Speaking at the plenary session of the Communist Party's Central Commission for Discipline Inspection yesterday, Xi, who is also the party chief, cited a Chinese idiom: "It takes courage, like a man who severs his snake-bitten hand to save his life.
"We should not allow the [supervision and monitoring] system to become a paper tiger or scarecrow."
Xi's rallying call came on the same day that a news report revealed new details of a long-standing graft case involving the PLA's disgraced deputy logistics chief, Gu Junshan .
Fighting graft has been a centerpiece of Xi's first year in office, as he has repeatedly reiterated that corruption is a major threat to the party's legitimacy.
The two-day plenary meeting closed yesterday after a banner year during which graft-busters disciplined more than 180,000 officials, 13 per cent more than the year before, the commission's annual report said last week.
Dozens of senior officials, including some who have been linked to the former security tsar Zhou Yongkang , are being investigated. An announcement on Zhou's fate is expected soon.

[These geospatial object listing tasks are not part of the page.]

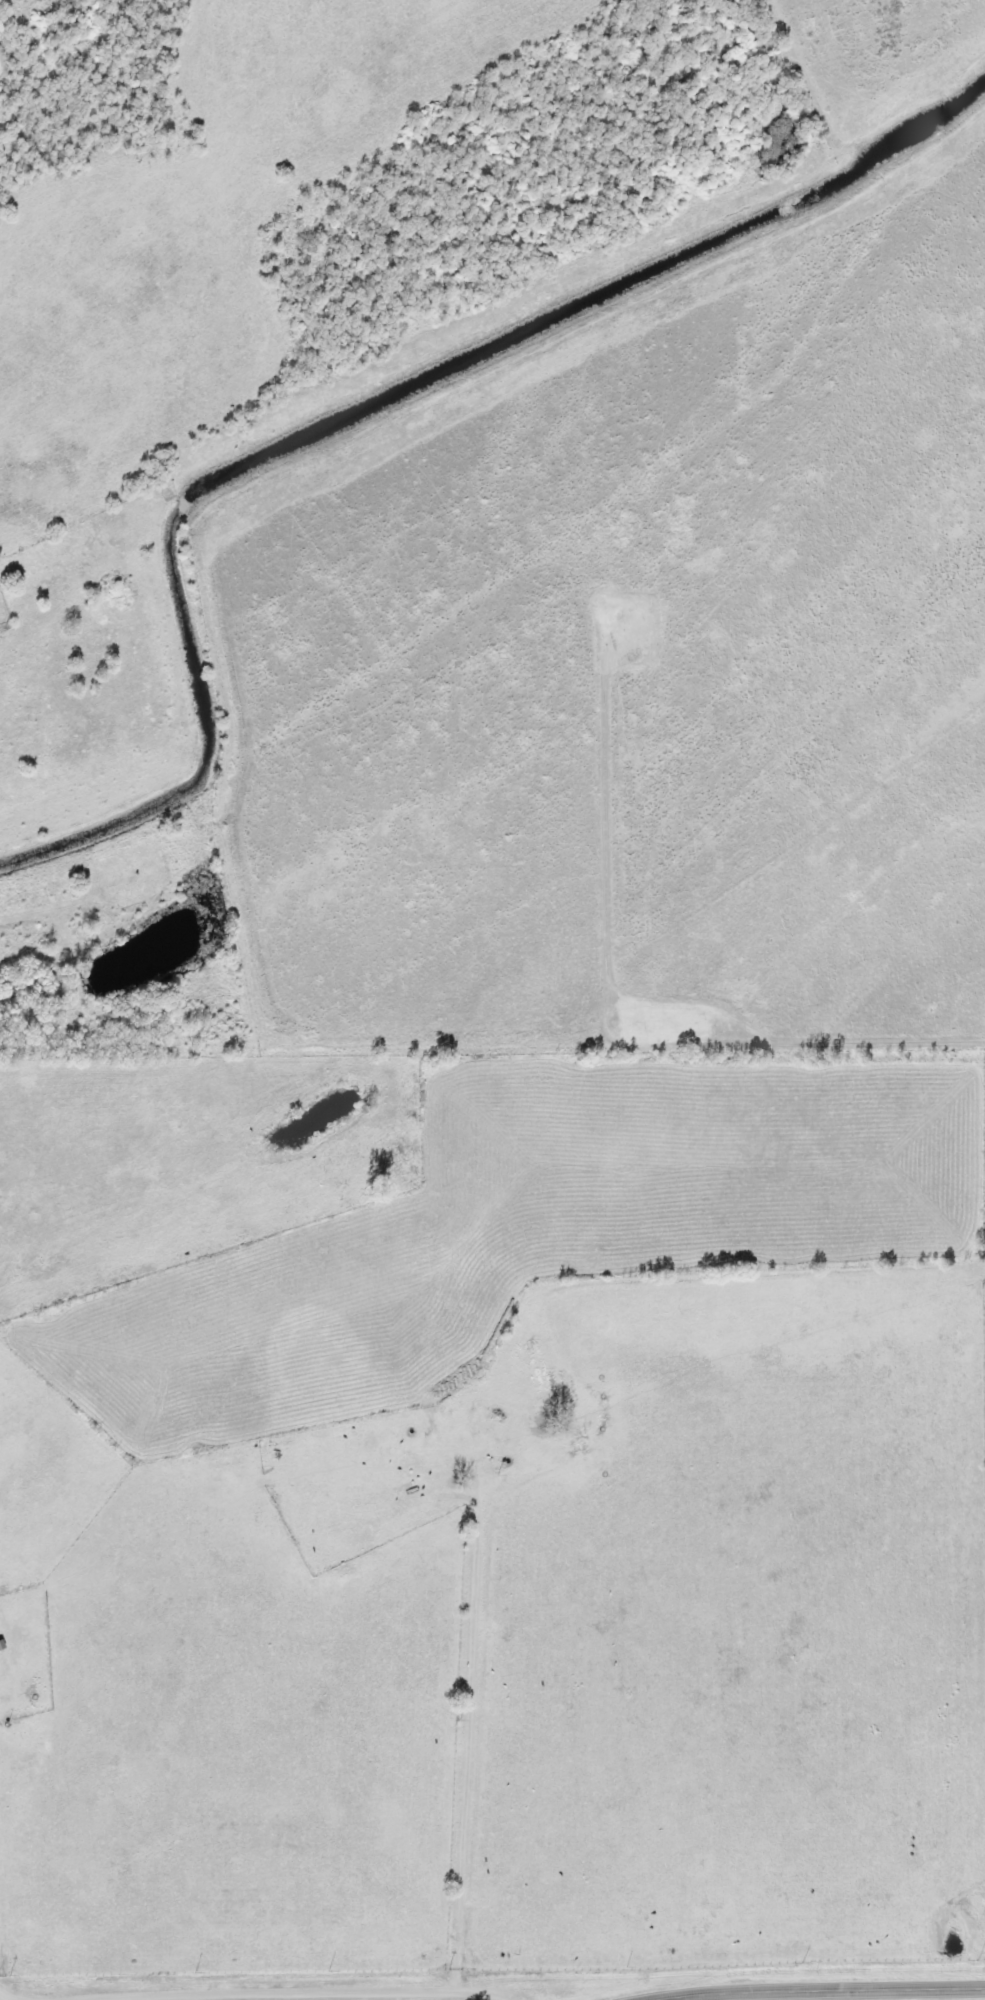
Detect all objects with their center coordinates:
road: (602, 812)
road: (741, 1023)
road: (879, 1041)
road: (800, 1987)
road: (295, 1992)
road: (4, 1996)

Xi called for improvements at the institutional level and backed the independence of local anti-corruption bodies from local governments. He also talked of the importance of officials being transparent in exercising power.
He stressed zero tolerance of graft and promised to severely punish corrupt officials. "Every party official should keep in mind that all dirty hands will be caught," he said.
But a person who was invited to the CCDI meeting said the disciplinary watchdog failed to discuss a long-awaited system requiring officials to disclose their assets, which is thought to be crucial for clean government.
Meanwhile, news portal Caixin yesterday revealed new details of an investigation into Gu.
The name of the lieutenant general, who was previously in charge of the military's real estate and housing portfolio, disappeared from the defence department's website in February 2012.
Caixin reported, without naming sources, that the military's own anti-graft investigators raided Gu's homes in Puyang , Henan , that year. They seized a golden statue of Mao Zedong and spent two nights removing boxes of mao-tai liquor, a gold wash basin and a golden boat, among other expensive items, from one of Gu's homes. In all, they removed four truckloads of items.
The report also said that Gu was found to own dozens of homes in the centre of Beijing. Gu reportedly told investigators he had planned to use those homes as "gifts".
Gu's brother-in-law, Zhang Tao , was wanted by the police in March last year. Zhang subsequently turned himself in.
Gu's brother, Gu Xianjun , was arrested in August, the report said.
Other than a mention of the probe on Gu by a military researcher in state media in August, there has been no official word about the case.